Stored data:
------------------------------------------------------------
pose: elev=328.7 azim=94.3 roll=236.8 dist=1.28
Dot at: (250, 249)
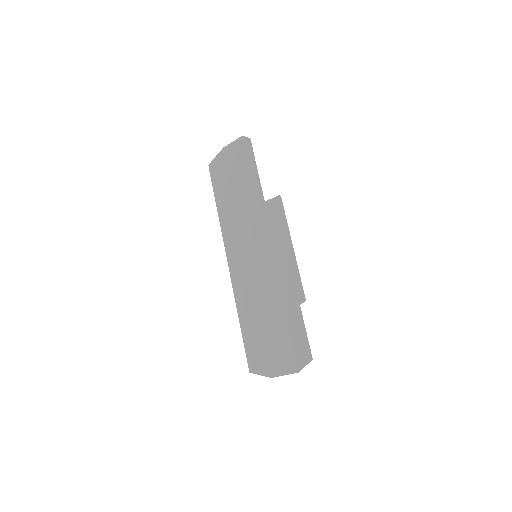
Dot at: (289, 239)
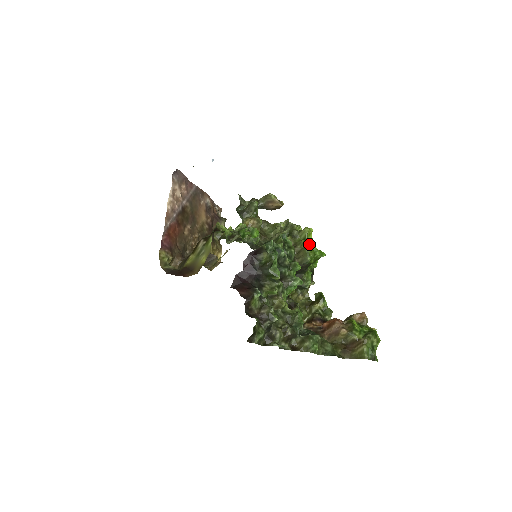
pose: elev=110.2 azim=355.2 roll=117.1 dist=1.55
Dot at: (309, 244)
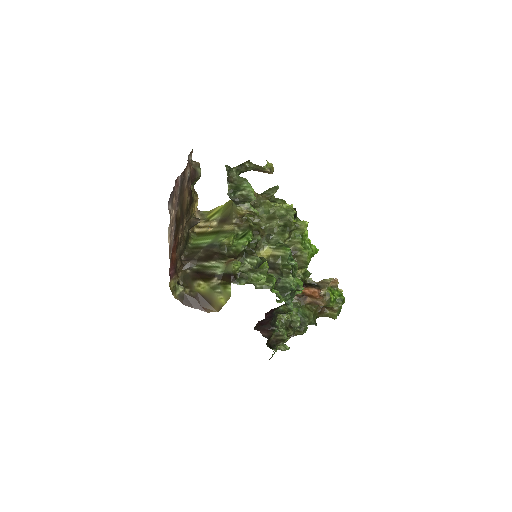
Dot at: (305, 239)
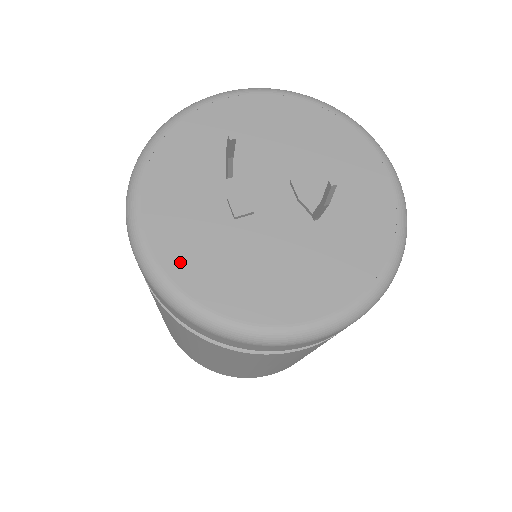
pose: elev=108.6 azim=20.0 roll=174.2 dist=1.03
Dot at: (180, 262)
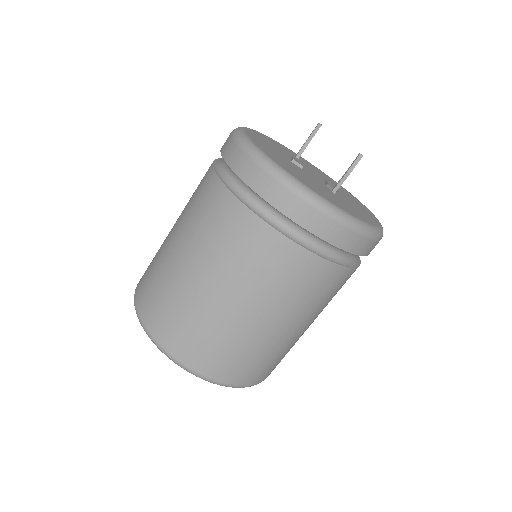
Dot at: (257, 141)
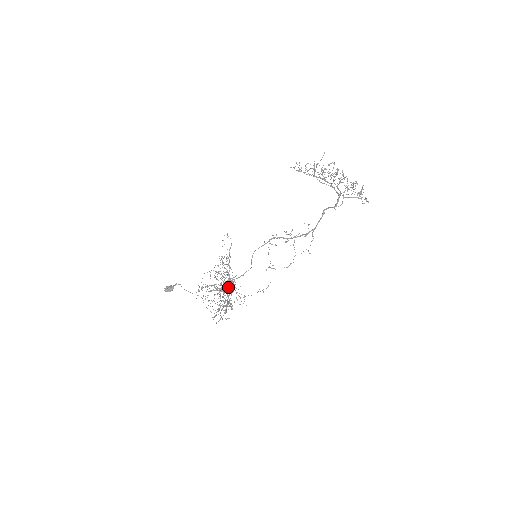
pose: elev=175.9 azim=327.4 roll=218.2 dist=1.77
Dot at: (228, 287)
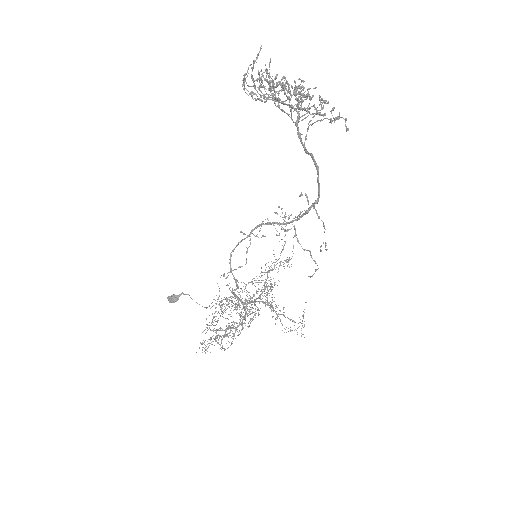
Dot at: (268, 304)
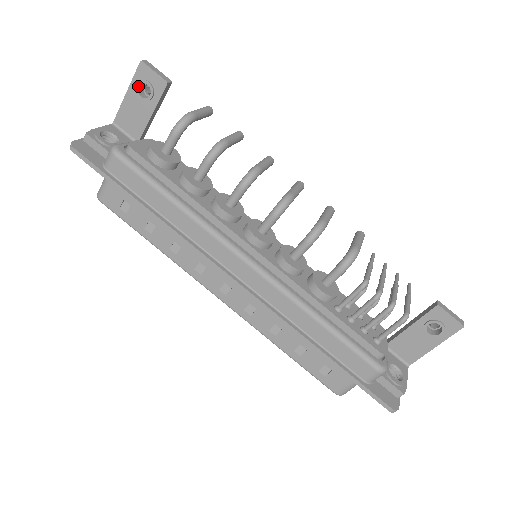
------------------------------------------------------------
YOUR OBJECTIVE:
Write out all the lines above again, substituting "view" for every "pose" and changing nothing else. Omit the pictures from your answer.

RESULT:
view: elev=328.7 azim=94.3 roll=236.8 dist=1.28
Dot at: (250, 249)
Dot at: (289, 239)
view: elev=110.2 azim=355.2 roll=117.1 dist=1.55
Dot at: (309, 244)
Dot at: (305, 239)
view: elev=108.6 azim=20.0 roll=174.2 dist=1.03
Dot at: (180, 262)
Dot at: (257, 141)
view: elev=175.9 azim=327.4 roll=218.2 dist=1.77
Dot at: (228, 287)
Dot at: (268, 304)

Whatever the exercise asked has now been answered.